Within the entries below, count the lines that hold the string "TRIANGLE" and give only that number.

Material supplied START

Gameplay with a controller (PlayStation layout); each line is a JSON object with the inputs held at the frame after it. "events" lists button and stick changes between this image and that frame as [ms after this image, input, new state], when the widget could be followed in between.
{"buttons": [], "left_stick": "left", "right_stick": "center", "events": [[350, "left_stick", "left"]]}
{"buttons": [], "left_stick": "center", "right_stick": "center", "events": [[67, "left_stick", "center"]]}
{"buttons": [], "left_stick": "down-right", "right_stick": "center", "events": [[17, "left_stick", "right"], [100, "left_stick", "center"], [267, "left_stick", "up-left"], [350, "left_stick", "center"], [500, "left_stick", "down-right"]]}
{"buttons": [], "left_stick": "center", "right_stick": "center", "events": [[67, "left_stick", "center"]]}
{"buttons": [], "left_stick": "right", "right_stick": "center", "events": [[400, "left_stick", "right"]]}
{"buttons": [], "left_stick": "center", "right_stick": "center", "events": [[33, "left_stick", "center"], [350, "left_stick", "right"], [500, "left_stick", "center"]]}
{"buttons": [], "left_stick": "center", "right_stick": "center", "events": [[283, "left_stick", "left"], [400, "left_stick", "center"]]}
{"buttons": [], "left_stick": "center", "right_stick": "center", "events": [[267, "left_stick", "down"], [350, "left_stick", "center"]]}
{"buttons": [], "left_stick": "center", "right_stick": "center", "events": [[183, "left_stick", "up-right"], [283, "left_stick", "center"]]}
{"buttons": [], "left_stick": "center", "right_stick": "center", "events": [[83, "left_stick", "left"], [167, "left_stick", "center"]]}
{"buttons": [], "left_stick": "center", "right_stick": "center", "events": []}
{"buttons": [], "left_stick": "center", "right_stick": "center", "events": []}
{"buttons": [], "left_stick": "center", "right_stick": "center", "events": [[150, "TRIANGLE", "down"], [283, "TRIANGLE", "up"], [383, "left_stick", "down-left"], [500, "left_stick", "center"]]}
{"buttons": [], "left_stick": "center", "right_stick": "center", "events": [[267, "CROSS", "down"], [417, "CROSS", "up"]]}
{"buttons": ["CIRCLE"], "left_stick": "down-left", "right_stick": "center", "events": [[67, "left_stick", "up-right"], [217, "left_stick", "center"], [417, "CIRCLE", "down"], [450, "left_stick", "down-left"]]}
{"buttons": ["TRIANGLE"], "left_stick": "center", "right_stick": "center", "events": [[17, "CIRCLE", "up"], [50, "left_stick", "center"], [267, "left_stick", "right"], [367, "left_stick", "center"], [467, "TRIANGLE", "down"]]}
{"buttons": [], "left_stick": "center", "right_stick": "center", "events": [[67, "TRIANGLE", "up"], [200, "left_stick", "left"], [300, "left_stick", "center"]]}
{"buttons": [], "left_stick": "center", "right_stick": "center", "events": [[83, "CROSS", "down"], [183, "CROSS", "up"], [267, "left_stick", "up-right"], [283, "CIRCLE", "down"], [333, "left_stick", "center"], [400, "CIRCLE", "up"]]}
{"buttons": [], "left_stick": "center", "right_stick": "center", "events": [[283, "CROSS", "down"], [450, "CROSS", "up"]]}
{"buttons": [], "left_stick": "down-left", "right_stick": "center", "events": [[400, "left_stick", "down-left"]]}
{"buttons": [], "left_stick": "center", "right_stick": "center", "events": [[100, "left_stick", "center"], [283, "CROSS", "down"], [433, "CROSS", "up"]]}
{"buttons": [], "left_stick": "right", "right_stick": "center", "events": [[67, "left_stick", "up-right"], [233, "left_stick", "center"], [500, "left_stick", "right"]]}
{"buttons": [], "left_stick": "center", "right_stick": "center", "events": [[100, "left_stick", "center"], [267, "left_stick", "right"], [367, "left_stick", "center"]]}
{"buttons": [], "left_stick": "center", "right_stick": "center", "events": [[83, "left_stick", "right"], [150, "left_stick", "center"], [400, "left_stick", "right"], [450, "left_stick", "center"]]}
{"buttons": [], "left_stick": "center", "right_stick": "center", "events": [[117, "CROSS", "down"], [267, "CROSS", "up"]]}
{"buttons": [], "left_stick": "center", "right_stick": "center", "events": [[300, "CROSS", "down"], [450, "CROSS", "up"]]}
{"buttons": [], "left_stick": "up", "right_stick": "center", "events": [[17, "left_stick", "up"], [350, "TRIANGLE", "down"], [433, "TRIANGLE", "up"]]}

Material supplied END

Written answer
4